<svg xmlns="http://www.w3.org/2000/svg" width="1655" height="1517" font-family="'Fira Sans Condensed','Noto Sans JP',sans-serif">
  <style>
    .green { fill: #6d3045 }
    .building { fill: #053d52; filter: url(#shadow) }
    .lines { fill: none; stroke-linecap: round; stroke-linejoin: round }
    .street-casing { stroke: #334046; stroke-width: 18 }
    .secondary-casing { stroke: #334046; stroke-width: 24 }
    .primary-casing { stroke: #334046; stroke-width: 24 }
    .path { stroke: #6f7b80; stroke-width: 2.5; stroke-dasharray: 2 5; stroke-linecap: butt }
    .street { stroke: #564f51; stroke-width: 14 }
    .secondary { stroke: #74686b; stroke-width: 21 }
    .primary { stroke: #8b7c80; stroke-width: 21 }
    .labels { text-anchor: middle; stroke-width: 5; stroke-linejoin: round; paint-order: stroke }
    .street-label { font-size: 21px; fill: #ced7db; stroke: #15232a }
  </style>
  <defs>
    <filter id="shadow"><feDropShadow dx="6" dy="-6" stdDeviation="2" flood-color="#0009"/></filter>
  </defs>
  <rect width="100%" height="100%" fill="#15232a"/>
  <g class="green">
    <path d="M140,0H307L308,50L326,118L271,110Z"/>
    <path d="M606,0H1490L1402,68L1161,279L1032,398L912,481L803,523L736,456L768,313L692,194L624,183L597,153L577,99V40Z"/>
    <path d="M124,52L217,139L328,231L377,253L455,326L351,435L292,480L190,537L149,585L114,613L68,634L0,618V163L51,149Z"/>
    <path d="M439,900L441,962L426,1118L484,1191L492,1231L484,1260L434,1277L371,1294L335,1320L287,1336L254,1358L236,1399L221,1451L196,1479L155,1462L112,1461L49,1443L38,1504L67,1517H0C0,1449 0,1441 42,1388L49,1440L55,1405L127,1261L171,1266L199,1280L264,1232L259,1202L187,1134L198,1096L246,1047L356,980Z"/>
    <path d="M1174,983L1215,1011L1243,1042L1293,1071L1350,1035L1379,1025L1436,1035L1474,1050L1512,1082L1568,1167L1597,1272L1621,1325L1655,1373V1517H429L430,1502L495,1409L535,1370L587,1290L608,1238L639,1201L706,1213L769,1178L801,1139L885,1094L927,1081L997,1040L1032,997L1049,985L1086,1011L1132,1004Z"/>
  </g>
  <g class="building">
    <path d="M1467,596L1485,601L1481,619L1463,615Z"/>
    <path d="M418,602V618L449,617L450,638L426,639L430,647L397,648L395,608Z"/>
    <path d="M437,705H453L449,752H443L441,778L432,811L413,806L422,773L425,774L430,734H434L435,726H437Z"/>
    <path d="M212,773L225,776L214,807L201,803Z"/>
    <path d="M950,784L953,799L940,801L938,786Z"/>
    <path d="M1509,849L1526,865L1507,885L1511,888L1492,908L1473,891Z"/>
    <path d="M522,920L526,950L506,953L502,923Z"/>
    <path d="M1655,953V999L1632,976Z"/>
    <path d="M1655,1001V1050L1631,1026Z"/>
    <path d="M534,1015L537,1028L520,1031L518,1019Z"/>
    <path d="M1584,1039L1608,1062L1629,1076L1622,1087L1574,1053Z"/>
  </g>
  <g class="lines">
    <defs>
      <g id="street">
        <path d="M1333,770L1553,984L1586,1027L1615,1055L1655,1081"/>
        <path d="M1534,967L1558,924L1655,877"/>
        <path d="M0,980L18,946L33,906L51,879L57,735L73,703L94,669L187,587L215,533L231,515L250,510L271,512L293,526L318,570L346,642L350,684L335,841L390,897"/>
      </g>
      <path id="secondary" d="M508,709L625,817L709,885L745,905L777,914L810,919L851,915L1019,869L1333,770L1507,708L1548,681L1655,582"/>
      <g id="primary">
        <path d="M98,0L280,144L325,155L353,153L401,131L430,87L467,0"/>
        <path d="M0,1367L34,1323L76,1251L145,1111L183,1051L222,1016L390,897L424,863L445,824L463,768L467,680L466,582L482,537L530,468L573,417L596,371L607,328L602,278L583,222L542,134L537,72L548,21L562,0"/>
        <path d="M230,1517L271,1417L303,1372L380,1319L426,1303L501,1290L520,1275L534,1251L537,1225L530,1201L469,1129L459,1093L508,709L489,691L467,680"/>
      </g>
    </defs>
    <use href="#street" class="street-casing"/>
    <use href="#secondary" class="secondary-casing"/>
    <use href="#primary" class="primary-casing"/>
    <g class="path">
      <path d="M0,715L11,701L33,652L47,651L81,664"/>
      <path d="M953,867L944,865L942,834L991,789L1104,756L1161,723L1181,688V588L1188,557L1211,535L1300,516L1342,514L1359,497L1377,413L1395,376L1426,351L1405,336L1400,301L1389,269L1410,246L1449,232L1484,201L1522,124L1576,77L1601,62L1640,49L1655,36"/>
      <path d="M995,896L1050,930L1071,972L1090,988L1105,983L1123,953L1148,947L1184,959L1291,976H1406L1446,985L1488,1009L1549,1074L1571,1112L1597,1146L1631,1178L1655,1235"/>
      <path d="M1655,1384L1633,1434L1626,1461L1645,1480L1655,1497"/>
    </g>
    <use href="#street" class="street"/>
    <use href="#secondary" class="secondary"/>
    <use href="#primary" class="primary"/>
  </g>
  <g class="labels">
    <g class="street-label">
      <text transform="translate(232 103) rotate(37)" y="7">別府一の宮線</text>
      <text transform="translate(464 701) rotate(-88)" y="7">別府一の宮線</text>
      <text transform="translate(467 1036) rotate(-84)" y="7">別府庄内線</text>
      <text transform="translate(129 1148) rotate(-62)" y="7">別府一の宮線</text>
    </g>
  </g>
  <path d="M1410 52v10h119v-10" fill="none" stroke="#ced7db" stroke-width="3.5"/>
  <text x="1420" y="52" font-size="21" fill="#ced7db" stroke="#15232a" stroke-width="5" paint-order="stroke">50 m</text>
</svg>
##############################
• What you are asked to do
Your answer should be a single number: the count of lines above with the word "linecap".

• Output
2